Is it possible to use brighter-fatter kernel to object detection in difference imaging analysis (DIA)?
Because you mentioned “statistical properties”, I’m guessing that you’re assuming we’ve already applied some kind of brighter-fatter correction to the image itself (i.e. the signal), and you’re talking about the fact that brighter-fatter also affects the noise, and correcting the signal does not correct the noise?
Correcting the signal is certainly important for DIA, and something we try to do already. I think also correcting for changes to the noise during detection is probably straightforward from a theoretical standpoint (it’s easy to account for correlated noise if you know what it is) - but I’d also be surprised if it made big difference, as there are many larger effects (including correlated noise just from PSF matching) that are hard to fully correct for in practice, and I think we would have to be doing extremely well at image subtraction generally for brighter-fatter noise effects to be a major concern. That’s just intuition, though; I don’t have any numbers to back that statement up.
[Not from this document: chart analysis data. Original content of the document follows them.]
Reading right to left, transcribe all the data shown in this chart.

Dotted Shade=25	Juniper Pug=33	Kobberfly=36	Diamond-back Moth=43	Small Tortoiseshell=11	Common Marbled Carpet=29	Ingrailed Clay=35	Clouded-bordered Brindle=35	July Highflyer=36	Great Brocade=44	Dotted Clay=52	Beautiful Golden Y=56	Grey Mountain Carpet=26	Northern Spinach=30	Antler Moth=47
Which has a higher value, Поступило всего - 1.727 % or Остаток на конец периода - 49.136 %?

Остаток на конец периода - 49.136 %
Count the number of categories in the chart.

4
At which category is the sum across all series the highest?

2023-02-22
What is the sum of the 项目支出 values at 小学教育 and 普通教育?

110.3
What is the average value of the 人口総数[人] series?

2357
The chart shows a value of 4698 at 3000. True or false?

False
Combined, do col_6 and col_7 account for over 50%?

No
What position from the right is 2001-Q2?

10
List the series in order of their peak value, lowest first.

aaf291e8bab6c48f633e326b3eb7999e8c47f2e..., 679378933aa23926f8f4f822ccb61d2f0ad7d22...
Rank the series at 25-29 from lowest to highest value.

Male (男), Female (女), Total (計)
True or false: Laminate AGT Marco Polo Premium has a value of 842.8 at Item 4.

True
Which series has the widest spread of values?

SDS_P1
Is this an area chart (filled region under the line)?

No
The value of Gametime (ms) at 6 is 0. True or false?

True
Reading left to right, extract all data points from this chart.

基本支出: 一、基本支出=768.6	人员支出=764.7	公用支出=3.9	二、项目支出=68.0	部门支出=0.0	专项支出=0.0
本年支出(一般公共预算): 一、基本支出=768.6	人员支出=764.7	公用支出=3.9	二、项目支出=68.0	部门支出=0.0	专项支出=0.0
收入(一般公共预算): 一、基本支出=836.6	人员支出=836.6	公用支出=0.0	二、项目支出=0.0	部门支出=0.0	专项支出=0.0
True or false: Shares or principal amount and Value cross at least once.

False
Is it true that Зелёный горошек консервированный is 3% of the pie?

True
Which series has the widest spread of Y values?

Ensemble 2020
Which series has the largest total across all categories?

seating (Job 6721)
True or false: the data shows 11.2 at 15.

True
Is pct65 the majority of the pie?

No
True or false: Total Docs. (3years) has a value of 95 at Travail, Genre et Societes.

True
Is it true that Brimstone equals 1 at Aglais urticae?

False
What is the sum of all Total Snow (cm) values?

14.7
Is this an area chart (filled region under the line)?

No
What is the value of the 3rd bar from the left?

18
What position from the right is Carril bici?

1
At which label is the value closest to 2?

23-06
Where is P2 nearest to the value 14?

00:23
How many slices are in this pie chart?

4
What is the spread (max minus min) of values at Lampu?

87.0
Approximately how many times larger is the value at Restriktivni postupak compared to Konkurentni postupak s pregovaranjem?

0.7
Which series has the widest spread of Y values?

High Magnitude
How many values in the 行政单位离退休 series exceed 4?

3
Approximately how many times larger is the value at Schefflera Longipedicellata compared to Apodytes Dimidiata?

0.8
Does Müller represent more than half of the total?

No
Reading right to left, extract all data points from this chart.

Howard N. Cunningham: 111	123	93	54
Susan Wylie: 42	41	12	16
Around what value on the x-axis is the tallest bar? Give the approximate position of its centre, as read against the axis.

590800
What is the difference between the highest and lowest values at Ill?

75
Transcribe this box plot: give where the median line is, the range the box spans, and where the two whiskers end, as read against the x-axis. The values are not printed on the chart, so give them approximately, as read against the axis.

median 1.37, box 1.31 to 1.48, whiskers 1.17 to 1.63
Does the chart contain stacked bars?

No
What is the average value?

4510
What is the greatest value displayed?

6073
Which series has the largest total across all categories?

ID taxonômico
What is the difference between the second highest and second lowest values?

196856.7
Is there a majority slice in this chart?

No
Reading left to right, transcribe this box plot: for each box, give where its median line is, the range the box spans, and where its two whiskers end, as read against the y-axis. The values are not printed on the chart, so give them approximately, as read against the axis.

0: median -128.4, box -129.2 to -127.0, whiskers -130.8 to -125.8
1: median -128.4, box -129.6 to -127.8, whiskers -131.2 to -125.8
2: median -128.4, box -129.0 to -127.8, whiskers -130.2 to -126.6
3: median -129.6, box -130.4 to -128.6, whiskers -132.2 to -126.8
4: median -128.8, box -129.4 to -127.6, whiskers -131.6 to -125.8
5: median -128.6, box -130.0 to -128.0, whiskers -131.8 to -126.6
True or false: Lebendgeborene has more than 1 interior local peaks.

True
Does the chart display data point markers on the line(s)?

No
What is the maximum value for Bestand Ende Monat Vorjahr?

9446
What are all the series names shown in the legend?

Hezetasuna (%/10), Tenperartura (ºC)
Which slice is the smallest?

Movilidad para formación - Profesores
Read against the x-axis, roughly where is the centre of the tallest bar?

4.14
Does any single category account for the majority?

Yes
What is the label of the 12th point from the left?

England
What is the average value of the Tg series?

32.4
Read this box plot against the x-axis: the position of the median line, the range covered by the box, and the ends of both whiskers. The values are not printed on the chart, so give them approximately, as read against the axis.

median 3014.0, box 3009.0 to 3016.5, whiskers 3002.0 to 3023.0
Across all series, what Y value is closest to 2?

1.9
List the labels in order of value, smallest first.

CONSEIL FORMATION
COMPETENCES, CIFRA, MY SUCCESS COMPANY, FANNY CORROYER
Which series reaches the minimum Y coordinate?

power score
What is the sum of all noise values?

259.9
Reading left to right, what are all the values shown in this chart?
Thanks for the explanation. Actually my question of the brighter-fatter correction is related to both signal and noise. In the bright region, the pixel correlation is large and we usually have subtraction artifacts there. Would brighter-fatter effect make a large contribution to the pixel correlation in bright region? One related question is the photometry, if the bright-fatter does make large contribution to pixel correlation in bright region, then would we underestimate the photometry error a lot if we ignore that correlation?
I think we can identify the limit in which the brighter-fatter effect contribution to noise correlations in DIA is large compared to other contributions - some combination of very deep templates (so low noise) with PSFs very similar to the science image they’re subtracted from (so little correlation of that little noise by matching, and few other problems with subtraction artifacts). Whether that limit is a common one or a rare one depends on the distribution of observing conditions, how the PSF changes in practice, and how far along we are into the survey, and I think one would have to use simulations to get a real feel for how important this actually is.